With that out of the way, let’s do some math on flash storage. For a 1 gigawatt installation using Nvidia “Grace” GC100 CPUs and “Blackwell” B200 or B300 GPUs, depending on who you ask it can power between 500,000 to 600,000 GPUs, depending on the options in the system and the cooling methods used. Matson took 550,000 as an average, which seems reasonable. Nvidia recommends that there is 15 TB per GPU of G3 storage in the nodes for checkpointing and other functions and 30 TB per GPU of external networked storage to hold bulk data.

If you do the math, that’s 8.5 exabytes of internal flash capacity and 16.5 exabytes of networked flash capacity, for a total of 25 exabytes of capacity, for a 1 gigawatt installation.
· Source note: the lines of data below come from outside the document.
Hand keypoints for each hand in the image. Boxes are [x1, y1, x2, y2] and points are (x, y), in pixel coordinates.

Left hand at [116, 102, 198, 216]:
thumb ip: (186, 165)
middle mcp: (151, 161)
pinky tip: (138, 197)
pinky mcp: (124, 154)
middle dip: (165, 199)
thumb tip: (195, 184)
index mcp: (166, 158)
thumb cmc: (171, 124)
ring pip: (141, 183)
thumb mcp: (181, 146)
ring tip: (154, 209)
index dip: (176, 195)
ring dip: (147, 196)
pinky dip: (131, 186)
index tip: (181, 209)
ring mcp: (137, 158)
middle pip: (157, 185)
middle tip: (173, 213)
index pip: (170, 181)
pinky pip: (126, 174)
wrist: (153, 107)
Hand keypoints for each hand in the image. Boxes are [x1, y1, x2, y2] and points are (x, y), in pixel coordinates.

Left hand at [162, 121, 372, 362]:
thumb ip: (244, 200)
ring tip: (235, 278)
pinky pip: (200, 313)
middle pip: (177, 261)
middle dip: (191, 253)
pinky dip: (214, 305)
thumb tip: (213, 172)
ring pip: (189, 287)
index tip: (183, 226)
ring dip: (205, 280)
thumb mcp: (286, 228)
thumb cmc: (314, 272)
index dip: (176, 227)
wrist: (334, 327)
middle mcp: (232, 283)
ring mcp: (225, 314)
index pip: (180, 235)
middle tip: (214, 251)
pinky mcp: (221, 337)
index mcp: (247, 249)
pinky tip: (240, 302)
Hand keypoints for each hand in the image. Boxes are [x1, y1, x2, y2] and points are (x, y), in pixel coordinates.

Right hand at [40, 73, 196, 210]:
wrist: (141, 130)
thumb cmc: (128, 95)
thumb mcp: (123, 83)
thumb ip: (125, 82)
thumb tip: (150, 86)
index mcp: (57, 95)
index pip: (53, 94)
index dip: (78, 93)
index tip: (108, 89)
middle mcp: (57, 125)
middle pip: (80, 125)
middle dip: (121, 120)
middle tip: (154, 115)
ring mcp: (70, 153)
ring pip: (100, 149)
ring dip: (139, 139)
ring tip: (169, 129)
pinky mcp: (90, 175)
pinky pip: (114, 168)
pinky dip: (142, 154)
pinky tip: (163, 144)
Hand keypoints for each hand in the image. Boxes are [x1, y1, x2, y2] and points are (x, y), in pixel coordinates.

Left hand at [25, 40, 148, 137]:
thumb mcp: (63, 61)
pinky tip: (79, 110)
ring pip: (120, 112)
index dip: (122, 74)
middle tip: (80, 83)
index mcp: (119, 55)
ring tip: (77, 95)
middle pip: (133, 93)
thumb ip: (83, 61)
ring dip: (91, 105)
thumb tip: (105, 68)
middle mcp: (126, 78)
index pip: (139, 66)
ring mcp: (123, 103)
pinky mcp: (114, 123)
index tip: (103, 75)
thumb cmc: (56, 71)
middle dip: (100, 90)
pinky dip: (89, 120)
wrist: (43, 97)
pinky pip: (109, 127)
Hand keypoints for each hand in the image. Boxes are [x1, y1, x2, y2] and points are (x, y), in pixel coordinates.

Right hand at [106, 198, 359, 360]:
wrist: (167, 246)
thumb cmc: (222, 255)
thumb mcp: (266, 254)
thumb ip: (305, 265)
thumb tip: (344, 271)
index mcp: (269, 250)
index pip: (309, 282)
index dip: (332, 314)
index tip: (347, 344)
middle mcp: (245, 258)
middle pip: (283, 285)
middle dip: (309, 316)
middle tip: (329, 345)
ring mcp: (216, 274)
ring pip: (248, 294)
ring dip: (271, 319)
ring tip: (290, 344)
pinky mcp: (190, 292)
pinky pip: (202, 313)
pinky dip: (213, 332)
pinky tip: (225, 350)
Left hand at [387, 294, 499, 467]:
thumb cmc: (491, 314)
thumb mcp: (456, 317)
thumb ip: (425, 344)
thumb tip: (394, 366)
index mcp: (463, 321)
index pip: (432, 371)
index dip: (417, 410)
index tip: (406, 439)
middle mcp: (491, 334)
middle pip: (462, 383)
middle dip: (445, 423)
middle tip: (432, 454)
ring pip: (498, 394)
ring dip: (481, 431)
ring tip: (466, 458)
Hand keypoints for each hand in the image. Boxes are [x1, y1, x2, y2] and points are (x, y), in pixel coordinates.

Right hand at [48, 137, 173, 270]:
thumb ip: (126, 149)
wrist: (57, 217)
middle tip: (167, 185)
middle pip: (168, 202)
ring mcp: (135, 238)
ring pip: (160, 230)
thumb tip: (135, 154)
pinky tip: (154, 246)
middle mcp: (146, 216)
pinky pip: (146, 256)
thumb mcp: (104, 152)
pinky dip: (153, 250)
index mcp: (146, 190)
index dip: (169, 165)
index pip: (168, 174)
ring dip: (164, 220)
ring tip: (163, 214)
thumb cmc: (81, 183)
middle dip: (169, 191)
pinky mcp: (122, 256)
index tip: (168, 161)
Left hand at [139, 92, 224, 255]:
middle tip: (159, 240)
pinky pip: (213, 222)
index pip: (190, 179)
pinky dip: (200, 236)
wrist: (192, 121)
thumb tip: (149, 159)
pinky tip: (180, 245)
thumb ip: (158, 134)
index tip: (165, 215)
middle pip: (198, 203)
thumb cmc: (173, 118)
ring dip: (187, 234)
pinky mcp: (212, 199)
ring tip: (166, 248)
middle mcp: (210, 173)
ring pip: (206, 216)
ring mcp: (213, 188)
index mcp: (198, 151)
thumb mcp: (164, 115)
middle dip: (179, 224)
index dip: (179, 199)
After poking around on the Internet for estimates and statements by the big GPU and XPU makers, it looks like there were somewhere around 3 million compute engines (by which I mean sockets) shipped in 2023, around 7 million in 2024, and around 10 million in 2025. At 45 TB of flash per GPU/XPU, using Nvidia as a guideline, that means around 135 exabytes of flash was consumed for these AI supercomputers in 2023, around 315 exabytes in 2024, and 450 exabytes in 2025.

That’s a lot of flash. And 2026 will get worse as a lot more demand chases a modestly growing supply, and prices will rise accordingly. The flash chip and flash drive makers are going to be making some big bucks.